Whitehall recruitment ‘too costly’

15 Jun 09
Whitehall’s recruitment process is too long and costly, the National Audit Office has found.

By Graham Clews

Whitehall’s recruitment process is too long and costly, the National Audit Office has found.

Its report, Recruiting civil servants efficiently, published on February 13, said the cost could be cut by as much as 68% without any drop in the quality of candidates. This would slash internal staff costs across government by £35m annually.

The NAO found that it could take up to 16 weeks to recruit staff.
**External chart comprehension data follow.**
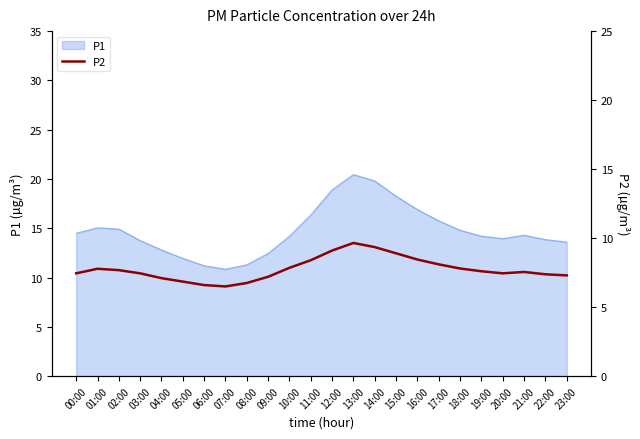

True or false: P1 has a value of 13.8 at 03:00.

True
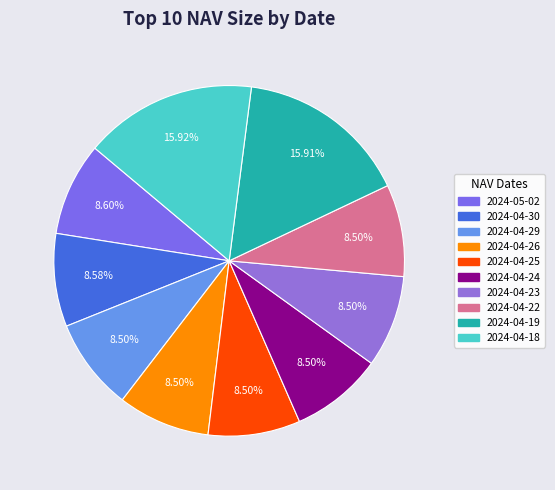

Is it true that 2024-04-26 is 8% of the pie?

True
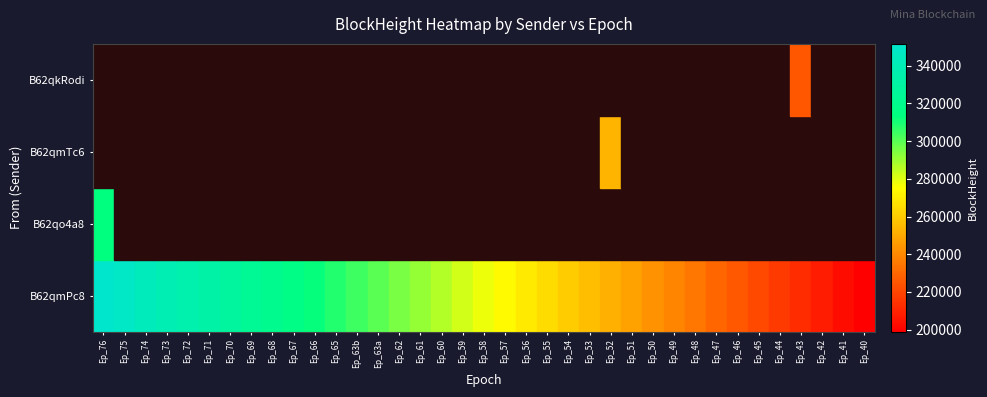

Is the value of B62qo4a8 at Ep_58 greater than the value of B62qmPc8 at Ep_66?

No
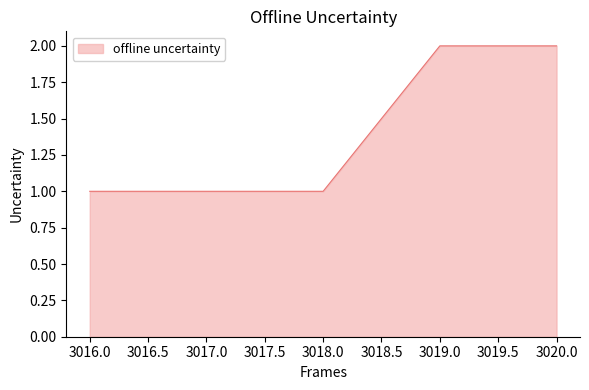

What position from the right is 3018.0?

3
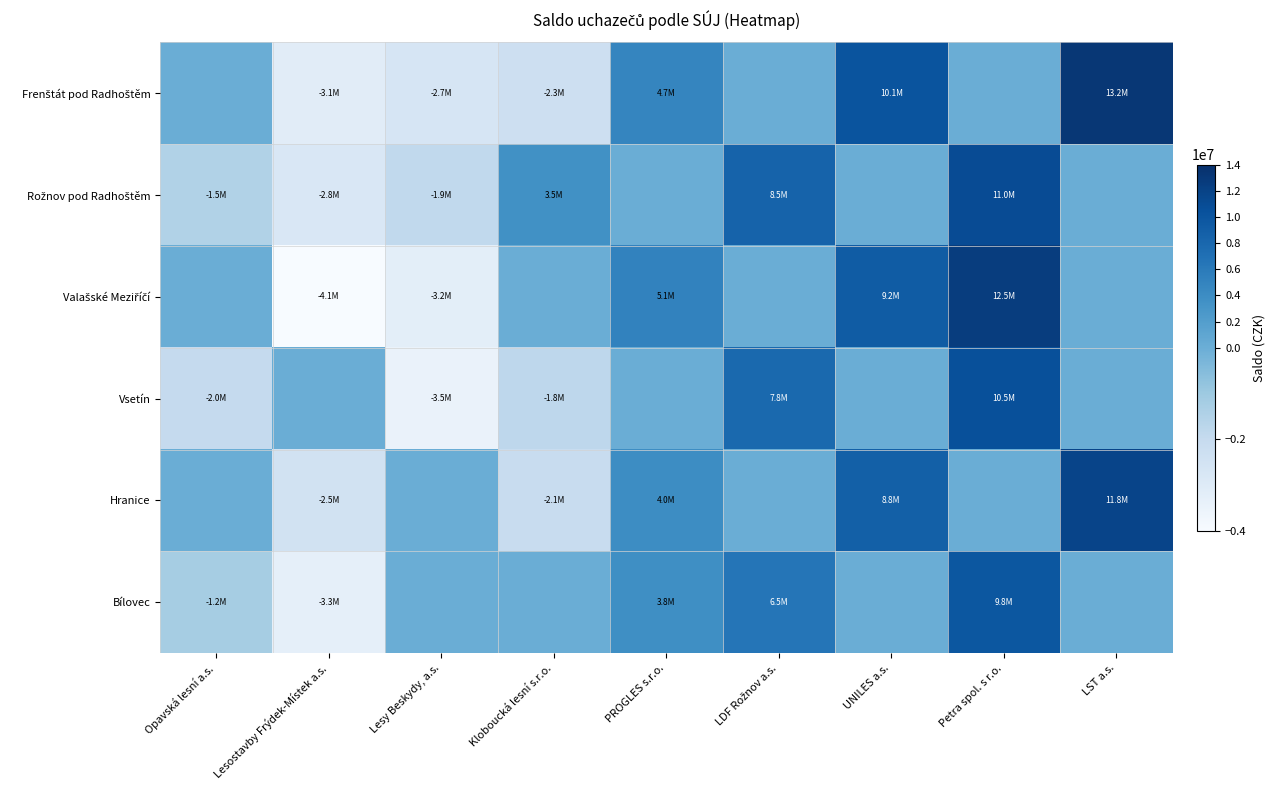

Rank the series by their maximum value, from lowest to highest.

Bílovec, Vsetín, Rožnov pod Radhoštěm, Hranice, Valašské Meziříčí, Frenštát pod Radhoštěm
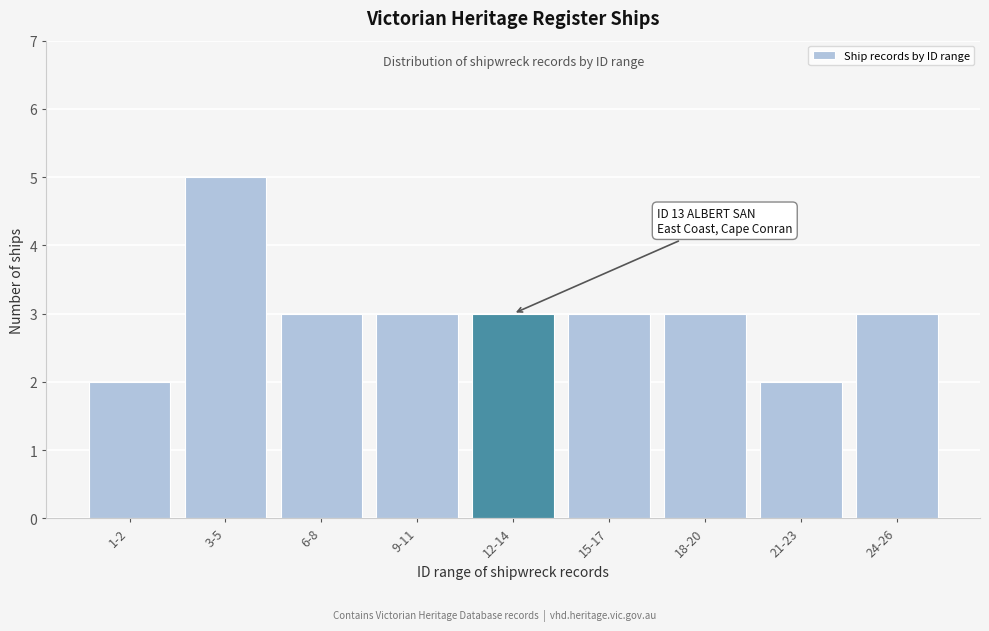

Reading left to right, transcribe all the data shown in this chart.

1-2=2	3-5=5	6-8=3	9-11=3	12-14=3	15-17=3	18-20=3	21-23=2	24-26=3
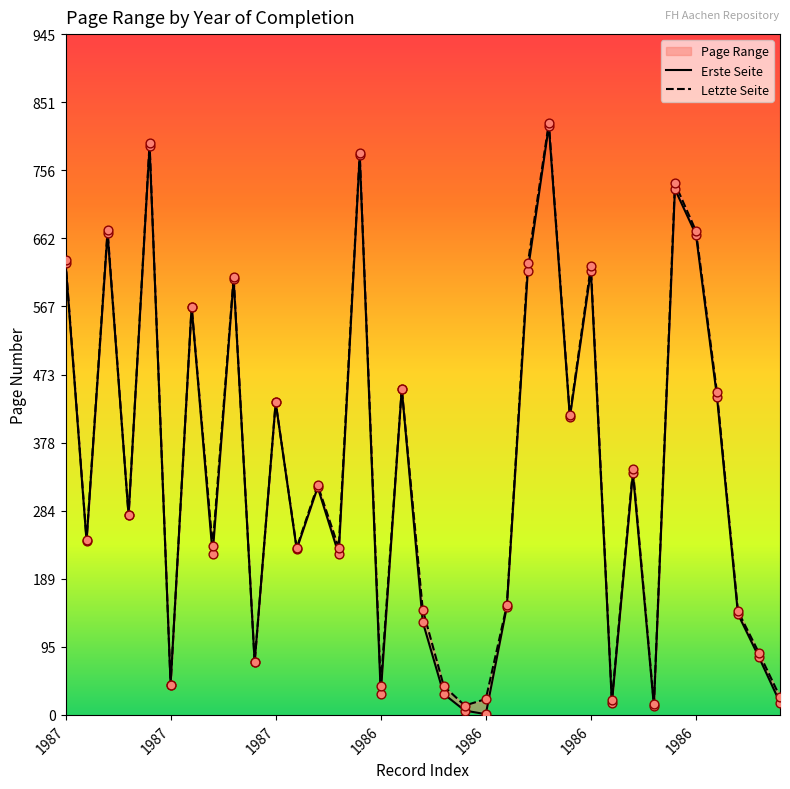

At how many categories does at least one series exceed 695?

4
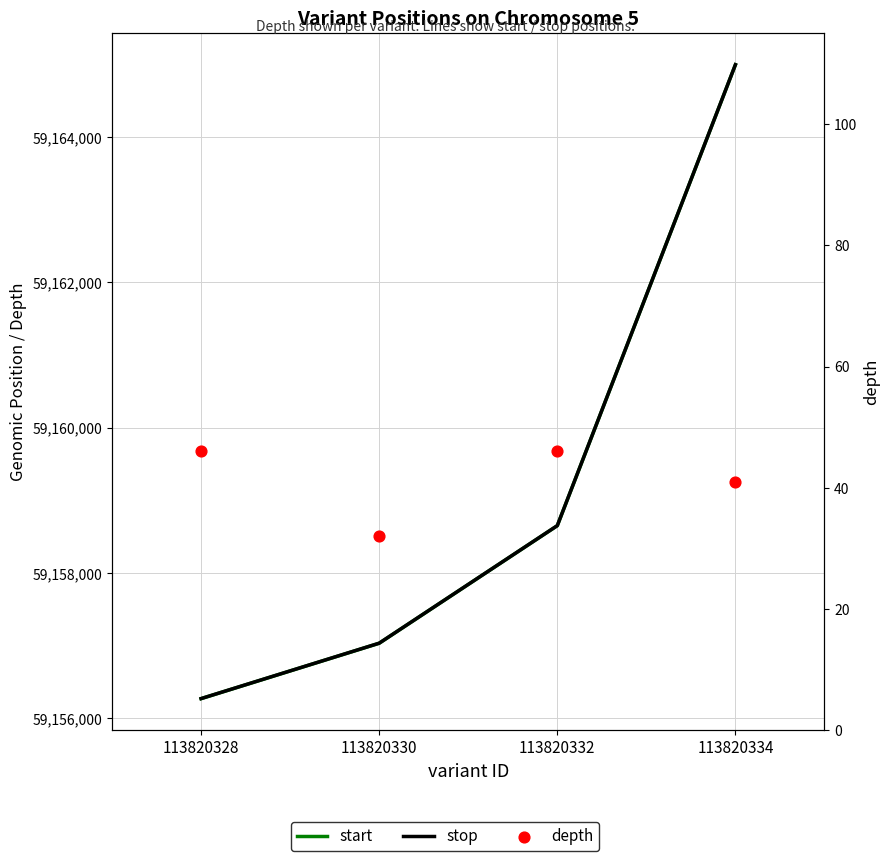

What are all the series names shown in the legend?

start, stop, depth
Time could be saved by better anticipation of the need for recruitment, using resources more efficiently and standardising the recruitment process.

Central government recruited more than 40,000 staff last year, but the departments rarely tested the effectiveness of their recruitment policies, according to the report.

Internal staff costs of recruiting an individual varied from £556 to £1,921 per position, the report said.

There was no centrally held data on the cost of central government recruitment programmes, it added.

Better workforce planning, standard job advertisements and application forms, and an earlier rooting out of unsuitable candidates could all improve the civil servant recruitment process, the NAO concluded.

NAO head Tim Burr said: ‘Departments often pay too little attention to how they manage the recruitment process. External recruitment currently takes longer and consumes more internal staff time than it should.’

Edward Leigh, chair of the Commons Public Accounts Committee, said that, in some Whitehall departments, 52% of junior civil servants left their posts within 12 months of being appointed.

He added: ‘Such an extraordinarily high departure rate raises a big question about the quality of the process used to recruit them.’